Sağlıklı beslenme ve fiziksel aktiviteyi artırmak gibi yaşam tarzı değişiklikleri yapmak, tip 2 diyabet riskini azaltmaya yardımcı olabilir. Dr. Kahleova ve ekibinin yaptığı yeni çalışma, aşırı kilolu kişilerde tip 2 diyabetin önlenmesi için vegan bir diyetin olası bir aday olduğunu belirledikten sonra, bunun daha fazla kanıtını sağlıyor.

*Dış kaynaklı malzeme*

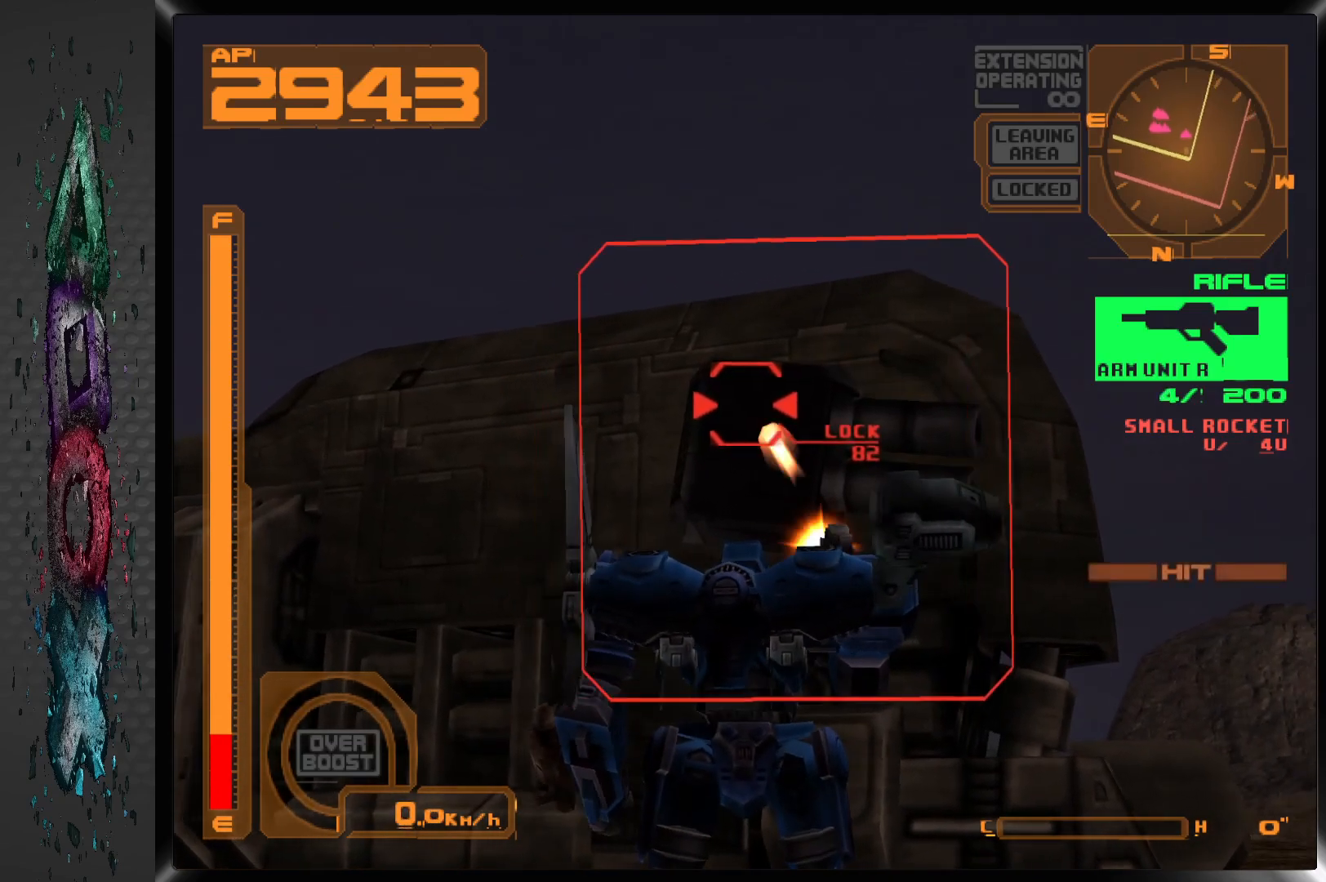
{"buttons": ["SQUARE"], "left_stick": "center", "right_stick": "center", "events": [[333, "DPAD_RIGHT", "down"], [467, "DPAD_RIGHT", "up"]]}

Bulgulara ulaşmak için araştırmacılar, 25 ila 75 yaşları arasındaki 75 erkek ve kadını kaydetti. Tüm katılımcıların 28 ila 40 arasında bir vücut kitle indeksi (BMI) vardı, bu da onları aşırı kilolu veya obez yapıyor, ancak diyabet öyküsü yoktu.

Toplam 16 hafta boyunca, denekler 1: 1 oranında iki farklı gruba rasgele dağıtıldı. Bir grup, meyveler, sebzeler, baklagiller ve tahıllardan oluşan az yağlı vegan bir diyet uyguladı. Bu diyetin kalori kısıtlaması yoktu. Diğer gruptaki katılımcılardan (kontroller) diyetlerinde herhangi bir değişiklik yapmamaları istendi.

Ekip, her iki grubun da fiziksel aktivitelerinde herhangi bir değişiklik yapmadıklarını ve ilaç kullanımlarını değiştirmediklerini belirtiyor.

Beta hücre fonksiyonu, insülin duyarlılığı, kan glikoz seviyeleri ve her bir deneğin BMI'si çalışma başlangıcında ve 16 haftanın sonunda değerlendirildi.

"Yemek gerçekten ilaçtır"

Çalışma sonuçları, az yağlı vegan diyetini izleyen katılımcıların, kontrol grubuna kıyasla VKİ'de önemli bir azalma yaşadığını ortaya koydu.

Dahası, vegan grup, yemekten sonra insülin salgısında artışların yanı sıra insülin duyarlılığında iyileşmeler yaşadı.

Vegan diyetine bağlı kalan denekler, yemek sırasında ve oruç tutarken kan şekeri seviyelerinde de düşüş yaşadı.

Ekip, bu sonuçlara dayanarak, vegan bir diyet benimsemenin tip 2 diyabeti önlemenin etkili bir yolu olabileceğini öne sürüyor.

“Hiçbir şey değişmezse, gelecek neslimiz - ilk önce ebeveynlerinden daha kısa yaşaması beklenen - başı belada. Dr. Kahleova, genç Amerikalıların üçte birinin yaşamları boyunca diyabet geliştireceği tahmin ediliyor ”diyor.

"Neyse ki, bu çalışma, gıdanın gerçekten ilaç olduğu ve sağlıklı bitki temelli bir diyet yemenin diyabeti önlemede uzun bir yol kat edebileceğine dair artan kanıtlara katkıda bulunuyor."

Dr. Hana Kahleova

Araştırmacılar, çalışmalarında bazı önemli sınırlamalara dikkat çekiyorlar. Örneğin, çalışma deneklerinin diyette önemli değişiklikler yapmaya istekli olan “genel olarak sağlık bilincine sahip bireyler” olduğuna işaret ediyorlar.

Yazarlar, "Bu bağlamda, genel popülasyonu temsil etmeyebilirler, ancak kilo problemleri için yardım arayan bir klinik popülasyonu temsil edebilirler" diyor.

Yine de sonuçlar kesinlikle daha fazla araştırmayı gerektiriyor.